Shōgun. The title of Shōgun, which means literally "generalissimo," and which was destined to play such a momentous part in Japanese history, seems to have been first used in A.D. 813, when one Watamaro was appointed Sei-i Tai-Shōgun, that is, "Barbarian-subduing Generalissimo," to wage war against the Ainos in the north of the empire. The title was employed afterwards in similar cases from time to time. But Yoritomo, at the end of the twelfth century, was the first of these generalissimos to make himself also, so to say, Mayor of the Palace, and in effect ruler of the land. From that time forward, various dynasties of Shōguns succeeded each other throughout the Middle Ages and down to our own days. The greatest of these families were the Ashikaga (A.D. 1336-1570) and the Tokugawa (A.D. 1603-1867). A concatenation of circumstances, partly political, partly religious, partly literary, led to the abolition of the Shōgunate in the year 1868. The Mikado then stepped forth again, to govern as well as reign, after an eclipse of well-nigh seven hundred years.
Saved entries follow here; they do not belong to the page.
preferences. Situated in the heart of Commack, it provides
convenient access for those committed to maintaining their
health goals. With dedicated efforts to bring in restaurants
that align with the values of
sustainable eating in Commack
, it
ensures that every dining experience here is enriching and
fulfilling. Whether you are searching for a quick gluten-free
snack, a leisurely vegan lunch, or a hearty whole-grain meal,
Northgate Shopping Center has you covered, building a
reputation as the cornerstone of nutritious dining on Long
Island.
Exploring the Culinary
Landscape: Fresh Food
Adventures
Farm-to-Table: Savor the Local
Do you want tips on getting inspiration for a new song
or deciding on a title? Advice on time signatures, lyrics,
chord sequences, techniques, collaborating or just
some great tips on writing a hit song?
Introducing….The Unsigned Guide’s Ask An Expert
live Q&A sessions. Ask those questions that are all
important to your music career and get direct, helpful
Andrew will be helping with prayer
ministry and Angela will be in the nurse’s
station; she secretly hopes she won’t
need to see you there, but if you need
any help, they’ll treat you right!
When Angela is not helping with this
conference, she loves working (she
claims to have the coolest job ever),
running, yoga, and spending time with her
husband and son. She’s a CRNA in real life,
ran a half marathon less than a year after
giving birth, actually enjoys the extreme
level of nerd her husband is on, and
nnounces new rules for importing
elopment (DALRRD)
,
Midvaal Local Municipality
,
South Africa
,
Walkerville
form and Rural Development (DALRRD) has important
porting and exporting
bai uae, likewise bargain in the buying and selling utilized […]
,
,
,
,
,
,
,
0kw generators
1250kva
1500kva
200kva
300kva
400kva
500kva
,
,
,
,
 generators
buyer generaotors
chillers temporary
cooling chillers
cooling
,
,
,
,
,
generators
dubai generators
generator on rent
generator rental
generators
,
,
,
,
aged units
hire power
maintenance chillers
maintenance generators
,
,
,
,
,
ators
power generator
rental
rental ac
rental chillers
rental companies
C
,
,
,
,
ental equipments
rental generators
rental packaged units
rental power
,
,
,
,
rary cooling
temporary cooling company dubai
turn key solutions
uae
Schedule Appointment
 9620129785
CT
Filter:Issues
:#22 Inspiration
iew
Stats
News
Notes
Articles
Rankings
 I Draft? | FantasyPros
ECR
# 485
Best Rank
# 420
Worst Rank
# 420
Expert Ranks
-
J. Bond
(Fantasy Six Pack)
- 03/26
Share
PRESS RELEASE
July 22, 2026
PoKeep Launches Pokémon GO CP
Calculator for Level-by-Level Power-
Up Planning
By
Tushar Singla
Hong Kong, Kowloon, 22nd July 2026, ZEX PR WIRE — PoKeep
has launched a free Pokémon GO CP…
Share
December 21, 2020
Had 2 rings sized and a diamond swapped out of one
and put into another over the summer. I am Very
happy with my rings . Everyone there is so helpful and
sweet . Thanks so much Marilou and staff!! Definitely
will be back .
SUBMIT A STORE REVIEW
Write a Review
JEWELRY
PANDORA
It has already been stated on page 236 that the name of the last of the Shōguns was Hitotsu-bashi. For him to have committed harakiri when the crash came (which was what many of his retainers expected), would have formed a dignified and memorable end to the Japanese feudal system. He preferred to live. After spending many years in retirement in a provincial town, he removed to the capital; and still later, when he was admitted to some function at the Imperial Court, his appearance there scarcely evoked an expression of surprise. To readers brought up in Europe, with its Carlists, its Bourbons, in old days its Stuarts, at all times its irreconcilables of various names and degrees, it would seem but natural that a party favouring the restoration of the Shōgunate should linger on to embarrass the new regime. This is not the case. Far-Eastern minds view these matters differently. Being matter-of-fact by nature, they accept the logic of events more easily and more absolutely than we do. In this part of the world, a lost cause does not simply fall:—it ceases to exist.

The practice of most modern writers on Japanese subjects—foreigners as well as natives—is to treat the Shōguns as usurpers. But surely this is a highly unphilosophical way of reading history. It is not even formally correct, seeing that the Shōguns obtained investiture from the Court of Kyōto as regularly as ministers of state have obtained their commissions in later times. We cannot undertake here to go into the causes that produced Japanese feudalism, with the Shōguns at its head. But if seven centuries of possession do not consitute a legal title, how many of the governments at present existing in the world are legitimate? And what test is there, or can there be, of the legitimacy of any government except the general acquiescence of the governed?

Book recommended. Brinkley's Japan and China, Vol. IV. Chap. II., especially p. 33 et seq., for curious account of female officialdom at the Shōgun's Court.